The author points to “living in communities that have been harmed by long-standing racial discrimination,” “a deeply rooted and dangerous racial bias in our health-care system,” and “the insidious consequences of present-day racism” as determinants that fuel these inequities. Villarosa notes that “These factors create physical vulnerability and systemic disadvantages that education, income, and access to health care cannot erase.”

Tennis great Serena Williams’ own story seems to underscore Villarosa’s thesis. In an Elle magazine essay last year, Williams recounted having to insist on tests to find the cause of her pain after having her concerns dismissed by hospital staff following the birth of her daughter in 2017. She’d had life-threatening blood clots in her lungs several years earlier and was worried that it was happening again. Only after she demanded tests did staff acquiesce and discover she did indeed have blood clots and needed immediate surgical intervention.

Williams wrote in the essay: “Being heard and appropriately treated was the difference between life or death for me; I know [Black maternal mortality] statistics would be different if the medical establishment listened to every Black woman’s experience.”

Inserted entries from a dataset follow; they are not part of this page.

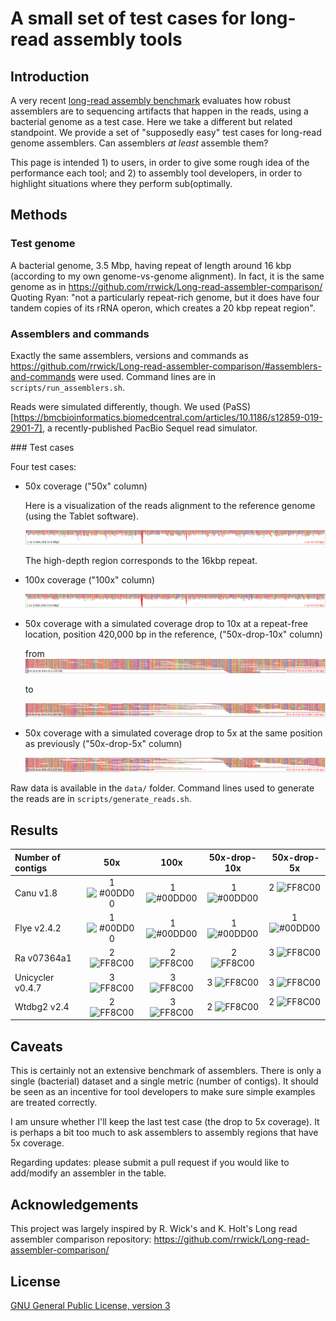 
#   A small set of test cases for long-read assembly tools 

## Introduction

A very recent [long-read assembly benchmark](https://github.com/rrwick/Long-read-assembler-comparison) evaluates how robust assemblers are to sequencing artifacts that happen in the reads, using a bacterial genome as a test case. Here we take a different but related standpoint. We provide a set of "supposedly easy" test cases for long-read genome assemblers. Can assemblers *at least* assemble them?

This page is intended 1) to users, in order to give some rough idea of the performance each tool; and 2) to assembly tool developers, in order to highlight situations where they perform sub(optimally.

## Methods

### Test genome

A bacterial genome, 3.5 Mbp, having repeat of length around 16 kbp (according to my own genome-vs-genome alignment). In fact, it is the same genome as in https://github.com/rrwick/Long-read-assembler-comparison/ Quoting Ryan: "not a particularly repeat-rich genome, but it does have four tandem copies of its rRNA operon, which creates a 20 kbp repeat region".


### Assemblers and commands

Exactly the same assemblers, versions and commands as https://github.com/rrwick/Long-read-assembler-comparison/#assemblers-and-commands were used. Command lines are in `scripts/run_assemblers.sh`.

Reads were simulated differently, though. We used (PaSS)[https://bmcbioinformatics.biomedcentral.com/articles/10.1186/s12859-019-2901-7], a recently-published PacBio Sequel read simulator.

### Test cases

Four test cases:

- 50x coverage ("50x" column)

  Here is a visualization of the reads alignment to the reference genome (using the Tablet software).

  ![50x](images/50x.png)

  The high-depth region corresponds to the 16kbp repeat.

- 100x coverage ("100x" column)

  ![100x](images/100x.png)

- 50x coverage with a simulated coverage drop to 10x at a repeat-free location, position 420,000 bp in the reference, ("50x-drop-10x" column)

  from ![50x_no_drop.png](images/50x_no_drop.png)

  to

  ![50x_with_10x_region](images/50x_with_10x_region.png)

- 50x coverage with a simulated coverage drop to 5x at the same position as previously  ("50x-drop-5x" column)

  ![50x_drop_5x](images/50x_drop_5x.png)

Raw data is available in the `data/` folder.  Command lines used to generate the reads are in `scripts/generate_reads.sh`.

## Results

| Number of contigs | 50x | 100x | 50x-drop-10x | 50x-drop-5x |
| :-------- | :--------: | :------: |:------: |:------: |
| Canu v1.8 | 1 ![#00DD00](https://placehold.it/15/00DD00/000000?text=+) | 1 ![#00DD00](https://placehold.it/15/00DD00/000000?text=+) | 1 ![#00DD00](https://placehold.it/15/00DD00/000000?text=+)| 2 ![FF8C00](https://placehold.it/15/FF8C00/000000?text=+)  |
| Flye v2.4.2 | 1 ![#00DD00](https://placehold.it/15/00DD00/000000?text=+) | 1 ![#00DD00](https://placehold.it/15/00DD00/000000?text=+) | 1 ![#00DD00](https://placehold.it/15/00DD00/000000?text=+)| 1 ![#00DD00](https://placehold.it/15/00DD00/000000?text=+)  |
| Ra v07364a1 | 2 ![FF8C00](https://placehold.it/15/FF8C00/000000?text=+) | 2 ![FF8C00](https://placehold.it/15/FF8C00/000000?text=+) | 2 ![FF8C00](https://placehold.it/15/FF8C00/000000?text=+) | 3 ![FF8C00](https://placehold.it/15/FF8C00/000000?text=+)  |
| Unicycler v0.4.7 | 3 ![FF8C00](https://placehold.it/15/FF8C00/000000?text=+) | 3 ![FF8C00](https://placehold.it/15/FF8C00/000000?text=+) | 3 ![FF8C00](https://placehold.it/15/FF8C00/000000?text=+) | 3 ![FF8C00](https://placehold.it/15/FF8C00/000000?text=+)  |
| Wtdbg2 v2.4 | 2 ![FF8C00](https://placehold.it/15/FF8C00/000000?text=+)  | 3 ![FF8C00](https://placehold.it/15/FF8C00/000000?text=+) | 2 ![FF8C00](https://placehold.it/15/FF8C00/000000?text=+) | 2 ![FF8C00](https://placehold.it/15/FF8C00/000000?text=+)  |

## Caveats 

This is certainly not an extensive benchmark of  assemblers. There is only a single (bacterial) dataset and a single metric (number of contigs). It should be seen as an incentive for tool developers to make sure simple examples are treated correctly.

I am unsure whether I'll keep the last test case (the drop to 5x coverage). It is perhaps a bit too much to ask assemblers to assembly regions that have 5x coverage.

Regarding updates: please submit a pull request if you would like to add/modify an assembler in the table.

## Acknowledgements

This project was largely inspired by R. Wick's and K. Holt's Long read assembler comparison repository: https://github.com/rrwick/Long-read-assembler-comparison/


## License

[GNU General Public License, version 3](https://www.gnu.org/licenses/gpl-3.0.html)

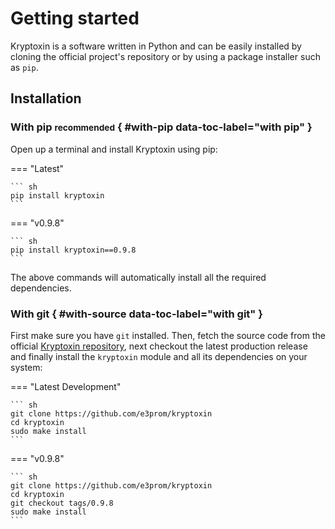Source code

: # Getting started

Kryptoxin is a software written in Python and can be easily installed by cloning the official project's repository or by using a package installer such as `pip`.

## Installation

### With pip <small>recommended</small> { #with-pip data-toc-label="with pip" }

Open up a terminal and install Kryptoxin using pip:

=== "Latest"

    ``` sh
    pip install kryptoxin
    ```
=== "v0.9.8"

    ``` sh
    pip install kryptoxin==0.9.8
    ```

The above commands will automatically install all the required dependencies.

### With git { #with-source data-toc-label="with git" }

First make sure you have `git` installed. Then, fetch the source code from the official [Kryptoxin repository](https://github.com/e3prom/kryptoxin), next checkout the latest production release and finally install the `kryptoxin` module and all its dependencies on your system:

=== "Latest Development"

    ``` sh
    git clone https://github.com/e3prom/kryptoxin
    cd kryptoxin
    sudo make install
    ```

=== "v0.9.8"

    ``` sh
    git clone https://github.com/e3prom/kryptoxin
    cd kryptoxin
    git checkout tags/0.9.8
    sudo make install
    ```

I’ve known Linda Villarosa for years, and we share a belief that addressing and eradicating healthcare inequities in the U.S. is a major imperative, so it was gratifying to see her book named a 2023 Pulitzer finalist in May. “Under The Skin” was released in paperback last month and is a must read for understanding the racial health gap and the social drivers of health that contribute to Black maternal mortality.

At Ronald McDonald House New York, we are working to move the needle on this pressing societal fail. We’ve established a maternal health program that offers pregnant women with maternal health risks?a “home away from home” that’s in proximity to major city hospitals, with a menu of support services to help them and their babies toward a successful delivery and a speedy recovery.

And by partnering with13 hospitals across the City, we extend our support services into the community to women both before and after their delivery, and we can identify women who have high-risk pregnancies and may be candidates for resident care at Ronald McDonald House New York.